### Task
Output the material below in its entirety, exactly as given.

[Annotation records]
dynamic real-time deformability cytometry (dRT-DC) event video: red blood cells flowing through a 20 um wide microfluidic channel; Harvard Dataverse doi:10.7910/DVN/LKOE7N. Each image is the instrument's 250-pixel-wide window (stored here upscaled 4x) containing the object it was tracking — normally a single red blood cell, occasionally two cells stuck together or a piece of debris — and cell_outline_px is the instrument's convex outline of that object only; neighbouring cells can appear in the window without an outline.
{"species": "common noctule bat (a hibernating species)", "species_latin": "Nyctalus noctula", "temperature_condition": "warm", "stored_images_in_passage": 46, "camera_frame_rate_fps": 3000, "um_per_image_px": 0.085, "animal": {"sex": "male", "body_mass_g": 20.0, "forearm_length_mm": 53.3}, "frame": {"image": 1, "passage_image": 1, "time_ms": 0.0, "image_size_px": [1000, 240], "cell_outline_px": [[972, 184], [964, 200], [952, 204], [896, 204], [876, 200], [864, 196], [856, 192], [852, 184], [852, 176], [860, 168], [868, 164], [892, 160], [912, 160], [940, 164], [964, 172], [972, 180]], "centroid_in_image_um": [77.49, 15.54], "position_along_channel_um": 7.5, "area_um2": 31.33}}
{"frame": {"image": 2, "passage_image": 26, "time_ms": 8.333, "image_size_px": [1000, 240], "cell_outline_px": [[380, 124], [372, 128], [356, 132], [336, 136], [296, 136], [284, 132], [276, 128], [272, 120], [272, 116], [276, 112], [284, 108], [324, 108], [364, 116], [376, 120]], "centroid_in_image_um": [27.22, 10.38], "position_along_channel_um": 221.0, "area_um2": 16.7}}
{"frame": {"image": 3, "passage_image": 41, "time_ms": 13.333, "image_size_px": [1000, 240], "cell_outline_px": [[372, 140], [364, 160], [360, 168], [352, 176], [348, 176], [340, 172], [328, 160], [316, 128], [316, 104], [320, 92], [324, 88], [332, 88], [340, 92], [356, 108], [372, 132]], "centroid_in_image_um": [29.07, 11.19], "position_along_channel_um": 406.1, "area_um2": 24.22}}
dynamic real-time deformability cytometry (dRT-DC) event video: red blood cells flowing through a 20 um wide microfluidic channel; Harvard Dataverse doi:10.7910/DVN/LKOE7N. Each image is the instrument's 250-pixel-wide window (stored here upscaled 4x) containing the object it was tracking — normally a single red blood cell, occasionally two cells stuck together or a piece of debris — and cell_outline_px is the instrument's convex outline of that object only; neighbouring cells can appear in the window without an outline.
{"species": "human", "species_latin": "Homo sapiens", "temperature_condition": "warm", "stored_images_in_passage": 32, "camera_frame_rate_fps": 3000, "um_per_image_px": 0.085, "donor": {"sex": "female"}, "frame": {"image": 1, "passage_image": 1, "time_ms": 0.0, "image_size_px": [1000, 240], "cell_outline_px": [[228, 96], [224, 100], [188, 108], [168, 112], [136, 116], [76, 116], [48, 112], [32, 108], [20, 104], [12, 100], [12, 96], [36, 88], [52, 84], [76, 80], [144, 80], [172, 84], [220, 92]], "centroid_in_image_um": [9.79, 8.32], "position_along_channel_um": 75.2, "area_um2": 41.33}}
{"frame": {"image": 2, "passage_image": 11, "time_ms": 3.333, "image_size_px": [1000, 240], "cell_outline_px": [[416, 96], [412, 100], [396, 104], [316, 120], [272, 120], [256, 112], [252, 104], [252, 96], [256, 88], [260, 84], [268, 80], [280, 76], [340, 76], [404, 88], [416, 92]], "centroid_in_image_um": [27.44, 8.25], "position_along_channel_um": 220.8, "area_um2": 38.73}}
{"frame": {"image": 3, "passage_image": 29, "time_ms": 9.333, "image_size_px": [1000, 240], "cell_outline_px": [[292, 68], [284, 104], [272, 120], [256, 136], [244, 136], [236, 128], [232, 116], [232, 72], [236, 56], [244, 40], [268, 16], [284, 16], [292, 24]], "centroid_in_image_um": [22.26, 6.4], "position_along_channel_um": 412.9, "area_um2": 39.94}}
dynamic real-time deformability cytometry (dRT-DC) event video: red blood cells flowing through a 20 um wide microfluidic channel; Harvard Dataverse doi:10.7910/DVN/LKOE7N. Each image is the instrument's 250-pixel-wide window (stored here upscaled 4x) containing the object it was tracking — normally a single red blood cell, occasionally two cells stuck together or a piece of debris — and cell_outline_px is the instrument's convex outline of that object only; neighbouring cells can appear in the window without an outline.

### Full solution
dynamic real-time deformability cytometry (dRT-DC) event video: red blood cells flowing through a 20 um wide microfluidic channel; Harvard Dataverse doi:10.7910/DVN/LKOE7N. Each image is the instrument's 250-pixel-wide window (stored here upscaled 4x) containing the object it was tracking — normally a single red blood cell, occasionally two cells stuck together or a piece of debris — and cell_outline_px is the instrument's convex outline of that object only; neighbouring cells can appear in the window without an outline.
{"species": "common noctule bat (a hibernating species)", "species_latin": "Nyctalus noctula", "temperature_condition": "warm", "stored_images_in_passage": 46, "camera_frame_rate_fps": 3000, "um_per_image_px": 0.085, "animal": {"sex": "male", "body_mass_g": 20.0, "forearm_length_mm": 53.3}, "frame": {"image": 1, "passage_image": 1, "time_ms": 0.0, "image_size_px": [1000, 240], "cell_outline_px": [[972, 184], [964, 200], [952, 204], [896, 204], [876, 200], [864, 196], [856, 192], [852, 184], [852, 176], [860, 168], [868, 164], [892, 160], [912, 160], [940, 164], [964, 172], [972, 180]], "centroid_in_image_um": [77.49, 15.54], "position_along_channel_um": 7.5, "area_um2": 31.33}}
{"frame": {"image": 2, "passage_image": 26, "time_ms": 8.333, "image_size_px": [1000, 240], "cell_outline_px": [[380, 124], [372, 128], [356, 132], [336, 136], [296, 136], [284, 132], [276, 128], [272, 120], [272, 116], [276, 112], [284, 108], [324, 108], [364, 116], [376, 120]], "centroid_in_image_um": [27.22, 10.38], "position_along_channel_um": 221.0, "area_um2": 16.7}}
{"frame": {"image": 3, "passage_image": 41, "time_ms": 13.333, "image_size_px": [1000, 240], "cell_outline_px": [[372, 140], [364, 160], [360, 168], [352, 176], [348, 176], [340, 172], [328, 160], [316, 128], [316, 104], [320, 92], [324, 88], [332, 88], [340, 92], [356, 108], [372, 132]], "centroid_in_image_um": [29.07, 11.19], "position_along_channel_um": 406.1, "area_um2": 24.22}}
dynamic real-time deformability cytometry (dRT-DC) event video: red blood cells flowing through a 20 um wide microfluidic channel; Harvard Dataverse doi:10.7910/DVN/LKOE7N. Each image is the instrument's 250-pixel-wide window (stored here upscaled 4x) containing the object it was tracking — normally a single red blood cell, occasionally two cells stuck together or a piece of debris — and cell_outline_px is the instrument's convex outline of that object only; neighbouring cells can appear in the window without an outline.
{"species": "human", "species_latin": "Homo sapiens", "temperature_condition": "warm", "stored_images_in_passage": 32, "camera_frame_rate_fps": 3000, "um_per_image_px": 0.085, "donor": {"sex": "female"}, "frame": {"image": 1, "passage_image": 1, "time_ms": 0.0, "image_size_px": [1000, 240], "cell_outline_px": [[228, 96], [224, 100], [188, 108], [168, 112], [136, 116], [76, 116], [48, 112], [32, 108], [20, 104], [12, 100], [12, 96], [36, 88], [52, 84], [76, 80], [144, 80], [172, 84], [220, 92]], "centroid_in_image_um": [9.79, 8.32], "position_along_channel_um": 75.2, "area_um2": 41.33}}
{"frame": {"image": 2, "passage_image": 11, "time_ms": 3.333, "image_size_px": [1000, 240], "cell_outline_px": [[416, 96], [412, 100], [396, 104], [316, 120], [272, 120], [256, 112], [252, 104], [252, 96], [256, 88], [260, 84], [268, 80], [280, 76], [340, 76], [404, 88], [416, 92]], "centroid_in_image_um": [27.44, 8.25], "position_along_channel_um": 220.8, "area_um2": 38.73}}
{"frame": {"image": 3, "passage_image": 29, "time_ms": 9.333, "image_size_px": [1000, 240], "cell_outline_px": [[292, 68], [284, 104], [272, 120], [256, 136], [244, 136], [236, 128], [232, 116], [232, 72], [236, 56], [244, 40], [268, 16], [284, 16], [292, 24]], "centroid_in_image_um": [22.26, 6.4], "position_along_channel_um": 412.9, "area_um2": 39.94}}
dynamic real-time deformability cytometry (dRT-DC) event video: red blood cells flowing through a 20 um wide microfluidic channel; Harvard Dataverse doi:10.7910/DVN/LKOE7N. Each image is the instrument's 250-pixel-wide window (stored here upscaled 4x) containing the object it was tracking — normally a single red blood cell, occasionally two cells stuck together or a piece of debris — and cell_outline_px is the instrument's convex outline of that object only; neighbouring cells can appear in the window without an outline.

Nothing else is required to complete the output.